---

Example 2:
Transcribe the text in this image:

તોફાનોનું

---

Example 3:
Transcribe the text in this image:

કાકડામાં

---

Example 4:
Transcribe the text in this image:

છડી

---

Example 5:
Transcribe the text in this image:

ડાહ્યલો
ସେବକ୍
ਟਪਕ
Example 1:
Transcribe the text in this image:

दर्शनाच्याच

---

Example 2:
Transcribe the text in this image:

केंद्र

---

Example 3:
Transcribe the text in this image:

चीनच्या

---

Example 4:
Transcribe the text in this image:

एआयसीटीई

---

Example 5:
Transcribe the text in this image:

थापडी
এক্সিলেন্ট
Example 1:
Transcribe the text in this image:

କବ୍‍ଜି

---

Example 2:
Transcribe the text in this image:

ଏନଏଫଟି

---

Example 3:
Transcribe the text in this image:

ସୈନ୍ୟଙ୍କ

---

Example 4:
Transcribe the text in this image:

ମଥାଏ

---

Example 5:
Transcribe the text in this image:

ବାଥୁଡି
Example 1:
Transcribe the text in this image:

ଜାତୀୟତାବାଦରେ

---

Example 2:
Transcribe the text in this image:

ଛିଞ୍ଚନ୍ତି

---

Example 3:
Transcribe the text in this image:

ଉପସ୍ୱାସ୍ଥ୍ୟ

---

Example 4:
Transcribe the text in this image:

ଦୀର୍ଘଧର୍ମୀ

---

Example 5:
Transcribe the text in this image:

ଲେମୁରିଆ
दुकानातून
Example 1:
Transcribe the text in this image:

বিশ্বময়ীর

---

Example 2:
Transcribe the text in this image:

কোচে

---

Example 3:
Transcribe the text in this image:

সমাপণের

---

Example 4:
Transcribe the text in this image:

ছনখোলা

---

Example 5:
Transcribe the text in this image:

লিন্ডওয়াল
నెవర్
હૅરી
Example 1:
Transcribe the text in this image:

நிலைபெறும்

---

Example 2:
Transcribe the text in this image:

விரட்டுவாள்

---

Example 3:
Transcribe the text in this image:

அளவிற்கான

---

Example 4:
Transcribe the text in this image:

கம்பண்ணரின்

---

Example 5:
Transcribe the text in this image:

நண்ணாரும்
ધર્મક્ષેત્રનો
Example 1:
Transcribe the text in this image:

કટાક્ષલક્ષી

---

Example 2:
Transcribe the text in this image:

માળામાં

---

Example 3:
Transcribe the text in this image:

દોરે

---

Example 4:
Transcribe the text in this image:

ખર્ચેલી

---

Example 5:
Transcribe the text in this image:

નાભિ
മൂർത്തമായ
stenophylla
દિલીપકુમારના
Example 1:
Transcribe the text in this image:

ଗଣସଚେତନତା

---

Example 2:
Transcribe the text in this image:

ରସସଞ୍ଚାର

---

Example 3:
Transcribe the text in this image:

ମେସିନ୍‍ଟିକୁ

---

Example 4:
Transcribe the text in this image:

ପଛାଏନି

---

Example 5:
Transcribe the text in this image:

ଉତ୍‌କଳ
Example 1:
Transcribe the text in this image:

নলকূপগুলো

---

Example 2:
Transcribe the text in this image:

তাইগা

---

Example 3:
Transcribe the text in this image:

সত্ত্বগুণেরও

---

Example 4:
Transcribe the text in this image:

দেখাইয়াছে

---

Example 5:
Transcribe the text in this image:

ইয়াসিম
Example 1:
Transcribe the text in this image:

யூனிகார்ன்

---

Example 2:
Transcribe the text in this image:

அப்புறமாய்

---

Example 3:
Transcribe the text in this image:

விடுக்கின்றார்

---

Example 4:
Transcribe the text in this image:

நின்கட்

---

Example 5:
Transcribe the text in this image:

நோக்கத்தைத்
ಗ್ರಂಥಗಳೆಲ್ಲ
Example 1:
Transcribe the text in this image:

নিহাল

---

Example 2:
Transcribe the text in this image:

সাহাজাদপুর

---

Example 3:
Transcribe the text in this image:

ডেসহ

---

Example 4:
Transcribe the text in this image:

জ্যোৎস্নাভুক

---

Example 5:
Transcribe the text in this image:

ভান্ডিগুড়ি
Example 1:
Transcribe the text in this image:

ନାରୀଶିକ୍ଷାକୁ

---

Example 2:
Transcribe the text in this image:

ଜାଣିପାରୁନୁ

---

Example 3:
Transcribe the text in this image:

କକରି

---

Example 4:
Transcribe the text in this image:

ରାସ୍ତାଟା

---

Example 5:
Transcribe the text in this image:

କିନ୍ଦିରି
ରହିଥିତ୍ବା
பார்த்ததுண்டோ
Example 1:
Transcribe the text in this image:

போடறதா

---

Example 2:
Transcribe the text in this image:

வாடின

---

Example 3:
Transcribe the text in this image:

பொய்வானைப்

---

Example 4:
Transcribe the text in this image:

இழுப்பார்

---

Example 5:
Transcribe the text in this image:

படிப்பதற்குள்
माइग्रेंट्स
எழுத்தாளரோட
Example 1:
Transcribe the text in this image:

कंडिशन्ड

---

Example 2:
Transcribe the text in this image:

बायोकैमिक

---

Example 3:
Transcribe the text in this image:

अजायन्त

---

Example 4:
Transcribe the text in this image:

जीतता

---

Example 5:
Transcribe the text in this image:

****************

Directions
Set out every record in full, exactly as given.

Output below
---

Example 2:
Transcribe the text in this image:

તોફાનોનું

---

Example 3:
Transcribe the text in this image:

કાકડામાં

---

Example 4:
Transcribe the text in this image:

છડી

---

Example 5:
Transcribe the text in this image:

ડાહ્યલો
ସେବକ୍
ਟਪਕ
Example 1:
Transcribe the text in this image:

दर्शनाच्याच

---

Example 2:
Transcribe the text in this image:

केंद्र

---

Example 3:
Transcribe the text in this image:

चीनच्या

---

Example 4:
Transcribe the text in this image:

एआयसीटीई

---

Example 5:
Transcribe the text in this image:

थापडी
এক্সিলেন্ট
Example 1:
Transcribe the text in this image:

କବ୍‍ଜି

---

Example 2:
Transcribe the text in this image:

ଏନଏଫଟି

---

Example 3:
Transcribe the text in this image:

ସୈନ୍ୟଙ୍କ

---

Example 4:
Transcribe the text in this image:

ମଥାଏ

---

Example 5:
Transcribe the text in this image:

ବାଥୁଡି
Example 1:
Transcribe the text in this image:

ଜାତୀୟତାବାଦରେ

---

Example 2:
Transcribe the text in this image:

ଛିଞ୍ଚନ୍ତି

---

Example 3:
Transcribe the text in this image:

ଉପସ୍ୱାସ୍ଥ୍ୟ

---

Example 4:
Transcribe the text in this image:

ଦୀର୍ଘଧର୍ମୀ

---

Example 5:
Transcribe the text in this image:

ଲେମୁରିଆ
दुकानातून
Example 1:
Transcribe the text in this image:

বিশ্বময়ীর

---

Example 2:
Transcribe the text in this image:

কোচে

---

Example 3:
Transcribe the text in this image:

সমাপণের

---

Example 4:
Transcribe the text in this image:

ছনখোলা

---

Example 5:
Transcribe the text in this image:

লিন্ডওয়াল
నెవర్
હૅરી
Example 1:
Transcribe the text in this image:

நிலைபெறும்

---

Example 2:
Transcribe the text in this image:

விரட்டுவாள்

---

Example 3:
Transcribe the text in this image:

அளவிற்கான

---

Example 4:
Transcribe the text in this image:

கம்பண்ணரின்

---

Example 5:
Transcribe the text in this image:

நண்ணாரும்
ધર્મક્ષેત્રનો
Example 1:
Transcribe the text in this image:

કટાક્ષલક્ષી

---

Example 2:
Transcribe the text in this image:

માળામાં

---

Example 3:
Transcribe the text in this image:

દોરે

---

Example 4:
Transcribe the text in this image:

ખર્ચેલી

---

Example 5:
Transcribe the text in this image:

નાભિ
മൂർത്തമായ
stenophylla
દિલીપકુમારના
Example 1:
Transcribe the text in this image:

ଗଣସଚେତନତା

---

Example 2:
Transcribe the text in this image:

ରସସଞ୍ଚାର

---

Example 3:
Transcribe the text in this image:

ମେସିନ୍‍ଟିକୁ

---

Example 4:
Transcribe the text in this image:

ପଛାଏନି

---

Example 5:
Transcribe the text in this image:

ଉତ୍‌କଳ
Example 1:
Transcribe the text in this image:

নলকূপগুলো

---

Example 2:
Transcribe the text in this image:

তাইগা

---

Example 3:
Transcribe the text in this image:

সত্ত্বগুণেরও

---

Example 4:
Transcribe the text in this image:

দেখাইয়াছে

---

Example 5:
Transcribe the text in this image:

ইয়াসিম
Example 1:
Transcribe the text in this image:

யூனிகார்ன்

---

Example 2:
Transcribe the text in this image:

அப்புறமாய்

---

Example 3:
Transcribe the text in this image:

விடுக்கின்றார்

---

Example 4:
Transcribe the text in this image:

நின்கட்

---

Example 5:
Transcribe the text in this image:

நோக்கத்தைத்
ಗ್ರಂಥಗಳೆಲ್ಲ
Example 1:
Transcribe the text in this image:

নিহাল

---

Example 2:
Transcribe the text in this image:

সাহাজাদপুর

---

Example 3:
Transcribe the text in this image:

ডেসহ

---

Example 4:
Transcribe the text in this image:

জ্যোৎস্নাভুক

---

Example 5:
Transcribe the text in this image:

ভান্ডিগুড়ি
Example 1:
Transcribe the text in this image:

ନାରୀଶିକ୍ଷାକୁ

---

Example 2:
Transcribe the text in this image:

ଜାଣିପାରୁନୁ

---

Example 3:
Transcribe the text in this image:

କକରି

---

Example 4:
Transcribe the text in this image:

ରାସ୍ତାଟା

---

Example 5:
Transcribe the text in this image:

କିନ୍ଦିରି
ରହିଥିତ୍ବା
பார்த்ததுண்டோ
Example 1:
Transcribe the text in this image:

போடறதா

---

Example 2:
Transcribe the text in this image:

வாடின

---

Example 3:
Transcribe the text in this image:

பொய்வானைப்

---

Example 4:
Transcribe the text in this image:

இழுப்பார்

---

Example 5:
Transcribe the text in this image:

படிப்பதற்குள்
माइग्रेंट्स
எழுத்தாளரோட
Example 1:
Transcribe the text in this image:

कंडिशन्ड

---

Example 2:
Transcribe the text in this image:

बायोकैमिक

---

Example 3:
Transcribe the text in this image:

अजायन्त

---

Example 4:
Transcribe the text in this image:

जीतता

---

Example 5:
Transcribe the text in this image:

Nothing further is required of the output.